Debs & I have a system, it may seem crazy to some but for us it works. Debbie poses the babies & I shoot them. Seems crazy to say I shoot them, when we are talking about safety, but you know what I mean. I also do the editing too, which is where my hard work starts. We decided this was best for us, as it meant we could be working really safely & each build up confidence & skills individually. It also means Debbie gets Pooped, pee’d & thrown up on & I don’t 🙂
During the session, you will be in my house & our home studio, you will be entrusting your newborn with us. This is huge for us. Debbie is handling them, soothing them & we’re watching their every move to be anticipating their needs. For us, a session can last up to 4 hours, we only ever book in 1 Newborn a day, so we know that we can be giving our full attention to you & your baby. Within that time, we keep nice & calm & patient, we read your baby & know when baby may need a feed, break or a cuddle with mum & dad & allow for this.
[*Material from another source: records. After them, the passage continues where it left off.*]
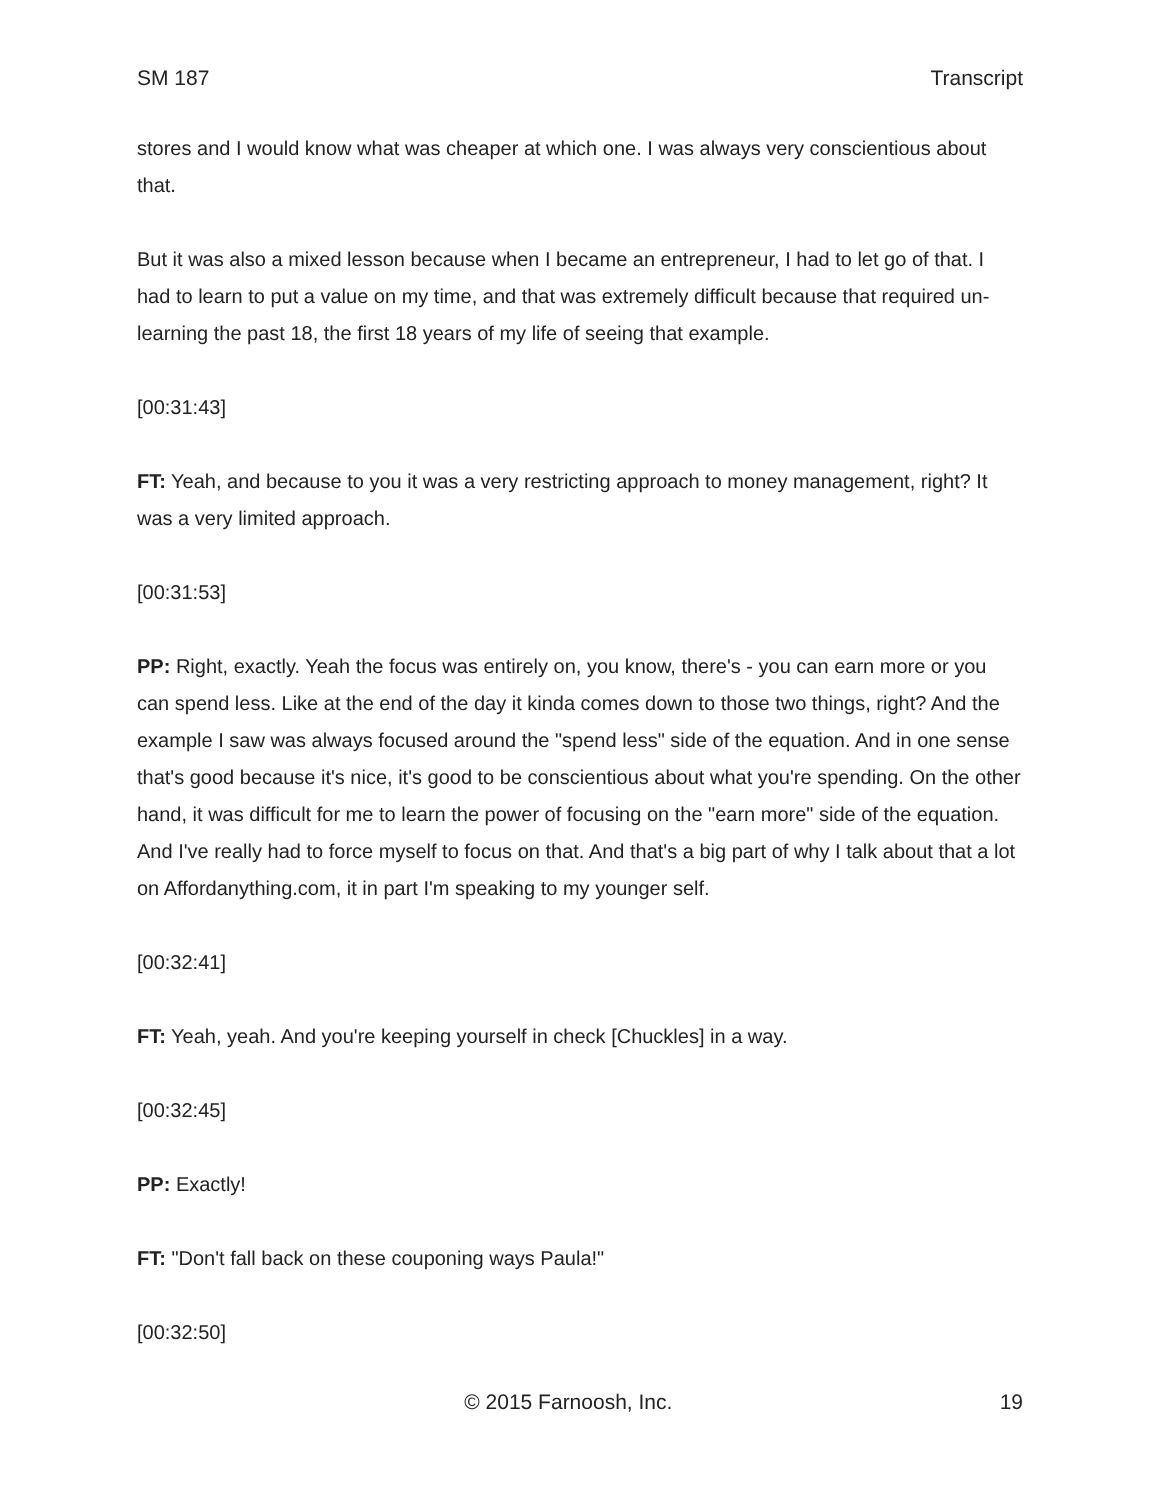SM 187 Transcript
stores and I would know what was cheaper at which one. I was always very conscientious about that.
But it was also a mixed lesson because when I became an entrepreneur, I had to let go of that. I had to learn to put a value on my time, and that was extremely difficult because that required un-learning the past 18, the first 18 years of my life of seeing that example.
[00:31:43]
FT: Yeah, and because to you it was a very restricting approach to money management, right? It was a very limited approach.
[00:31:53]
PP: Right, exactly. Yeah the focus was entirely on, you know, there's - you can earn more or you can spend less. Like at the end of the day it kinda comes down to those two things, right? And the example I saw was always focused around the "spend less" side of the equation. And in one sense that's good because it's nice, it's good to be conscientious about what you're spending. On the other hand, it was difficult for me to learn the power of focusing on the "earn more" side of the equation. And I've really had to force myself to focus on that. And that's a big part of why I talk about that a lot on Affordanything.com, it in part I'm speaking to my younger self.
[00:32:41]
FT: Yeah, yeah. And you're keeping yourself in check [Chuckles] in a way.
[00:32:45]
PP: Exactly!
FT: "Don't fall back on these couponing ways Paula!"
[00:32:50]
© 2015 Farnoosh, Inc. 19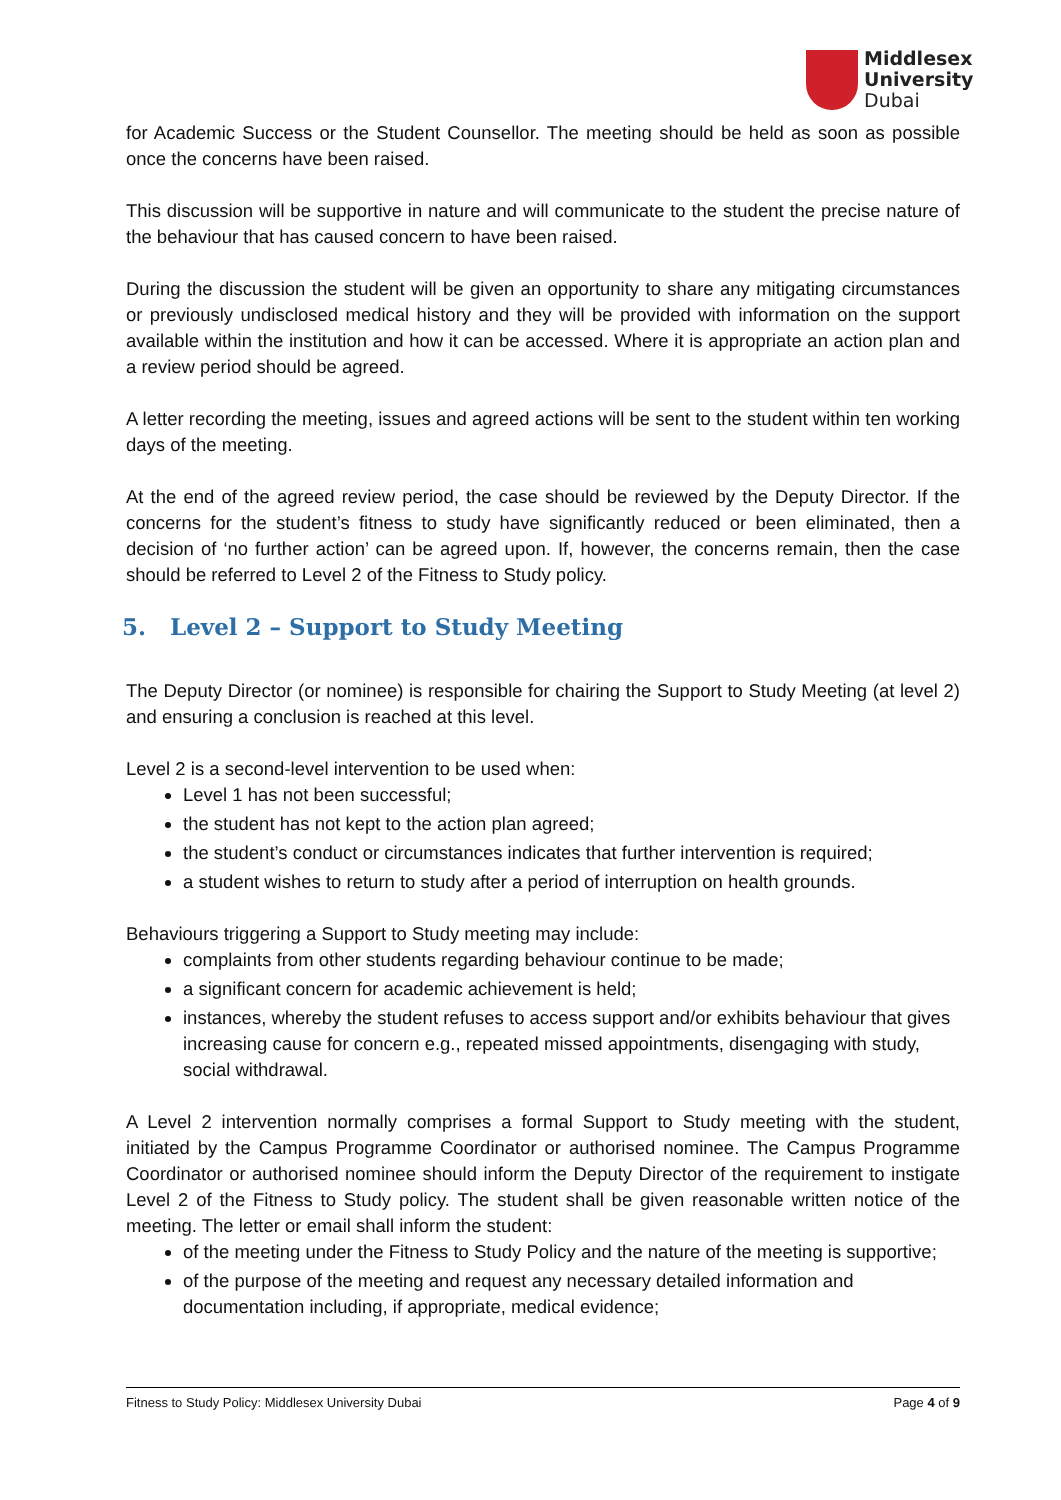Middlesex
University
Dubai
for Academic Success or the Student Counsellor. The meeting should be held as soon as possible once the concerns have been raised.
This discussion will be supportive in nature and will communicate to the student the precise nature of the behaviour that has caused concern to have been raised.
During the discussion the student will be given an opportunity to share any mitigating circumstances or previously undisclosed medical history and they will be provided with information on the support available within the institution and how it can be accessed. Where it is appropriate an action plan and a review period should be agreed.
A letter recording the meeting, issues and agreed actions will be sent to the student within ten working days of the meeting.
At the end of the agreed review period, the case should be reviewed by the Deputy Director. If the concerns for the student’s fitness to study have significantly reduced or been eliminated, then a decision of ‘no further action’ can be agreed upon. If, however, the concerns remain, then the case should be referred to Level 2 of the Fitness to Study policy.
5. Level 2 – Support to Study Meeting
The Deputy Director (or nominee) is responsible for chairing the Support to Study Meeting (at level 2) and ensuring a conclusion is reached at this level.
Level 2 is a second-level intervention to be used when:
Level 1 has not been successful;
the student has not kept to the action plan agreed;
the student’s conduct or circumstances indicates that further intervention is required;
a student wishes to return to study after a period of interruption on health grounds.
Behaviours triggering a Support to Study meeting may include:
complaints from other students regarding behaviour continue to be made;
a significant concern for academic achievement is held;
instances, whereby the student refuses to access support and/or exhibits behaviour that gives increasing cause for concern e.g., repeated missed appointments, disengaging with study, social withdrawal.
A Level 2 intervention normally comprises a formal Support to Study meeting with the student, initiated by the Campus Programme Coordinator or authorised nominee. The Campus Programme Coordinator or authorised nominee should inform the Deputy Director of the requirement to instigate Level 2 of the Fitness to Study policy. The student shall be given reasonable written notice of the meeting. The letter or email shall inform the student:
of the meeting under the Fitness to Study Policy and the nature of the meeting is supportive;
of the purpose of the meeting and request any necessary detailed information and documentation including, if appropriate, medical evidence;
Fitness to Study Policy: Middlesex University Dubai Page 4 of 9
I think what most people don’t realise it exactly how some of the more complex images are created. Most of these are a series of images composted together in Photoshop. In some shots, babies haven’t been in the prop in the final image, like the examples below.
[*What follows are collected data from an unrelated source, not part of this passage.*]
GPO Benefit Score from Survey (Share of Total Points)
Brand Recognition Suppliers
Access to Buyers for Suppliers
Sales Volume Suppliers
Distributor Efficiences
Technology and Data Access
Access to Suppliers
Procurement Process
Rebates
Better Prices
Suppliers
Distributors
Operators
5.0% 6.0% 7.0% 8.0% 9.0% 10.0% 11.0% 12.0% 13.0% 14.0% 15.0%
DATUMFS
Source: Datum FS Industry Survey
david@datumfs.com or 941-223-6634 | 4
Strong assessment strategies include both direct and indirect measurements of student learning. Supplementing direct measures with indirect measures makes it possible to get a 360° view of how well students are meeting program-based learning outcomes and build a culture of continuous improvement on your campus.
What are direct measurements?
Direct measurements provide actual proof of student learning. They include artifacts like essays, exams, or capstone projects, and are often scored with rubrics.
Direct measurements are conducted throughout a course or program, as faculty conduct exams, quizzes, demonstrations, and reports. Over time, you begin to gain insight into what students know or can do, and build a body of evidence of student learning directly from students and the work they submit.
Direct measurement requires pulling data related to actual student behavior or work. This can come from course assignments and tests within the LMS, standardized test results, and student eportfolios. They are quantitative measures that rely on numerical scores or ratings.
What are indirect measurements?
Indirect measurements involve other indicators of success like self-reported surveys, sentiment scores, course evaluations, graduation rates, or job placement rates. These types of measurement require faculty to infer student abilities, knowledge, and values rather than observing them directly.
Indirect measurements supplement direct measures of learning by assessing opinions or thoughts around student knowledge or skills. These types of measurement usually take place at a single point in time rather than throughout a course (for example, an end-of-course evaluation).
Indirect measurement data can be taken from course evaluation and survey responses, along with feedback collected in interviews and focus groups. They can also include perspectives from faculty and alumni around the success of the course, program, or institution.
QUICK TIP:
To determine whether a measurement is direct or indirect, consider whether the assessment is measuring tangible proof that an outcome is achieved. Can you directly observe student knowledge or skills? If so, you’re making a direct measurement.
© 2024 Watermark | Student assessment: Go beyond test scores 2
When we use props, such as baskets & bowls, we always put something heavy in the base to keep it weighted down. There is always a risk of a tipping prop, it shouldn’t be left to chance. We also line edges with soft padding & posing aids. Most importantly, we always have a spotter next to baby, supporting head & neck.
When we pose babies on their arms, we like to keep their head supported by a finger or a hand. We then take a series of images & will use photoshop to create the final image. This isn’t always necessary, but we will always aim for this.
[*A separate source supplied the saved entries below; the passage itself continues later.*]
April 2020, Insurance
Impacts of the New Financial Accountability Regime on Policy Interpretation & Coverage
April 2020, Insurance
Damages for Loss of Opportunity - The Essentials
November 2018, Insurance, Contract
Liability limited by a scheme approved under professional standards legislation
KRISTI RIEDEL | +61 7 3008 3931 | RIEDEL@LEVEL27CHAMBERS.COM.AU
This is the “froggy” pose. It’s my favorite pose, but it’s also the hardest & the most dangerous if not done safely. For us, it was YEARS of doing newborns, even after our training, before we even attempted this pose! We don’t do it with all babies, Debbie now knows which babies will froggy & which won’t. Babies need to be super sleepy and really relaxed for this. I’m really hesitant to post how this is done as a composite, that’s just due to seeing so many people posting awful versions, that aren’t safely posed & even ones who don’t seem to know the basics, wanting to walk before they can run. The scariest comment we had was “how do you get the hands to stay? Everytime I do this, when i take my hands away to take the shot, they never stay together & baby always falls forward” Please, please please don’t attempt this pose if you have never been shown how to, by someone who can. Don’t do it! Simple as, It shouldn’t be this wan’t to get the pose, but should be about comfort & safety, either, for the Photographer, client & most important the baby.
We are always happy to show the 2-3 composite images we have used to achieve that final shot. That really should be a key question you ask ANY Newborn photographer. We’re happy for you to ask us to see pullback images form sessions.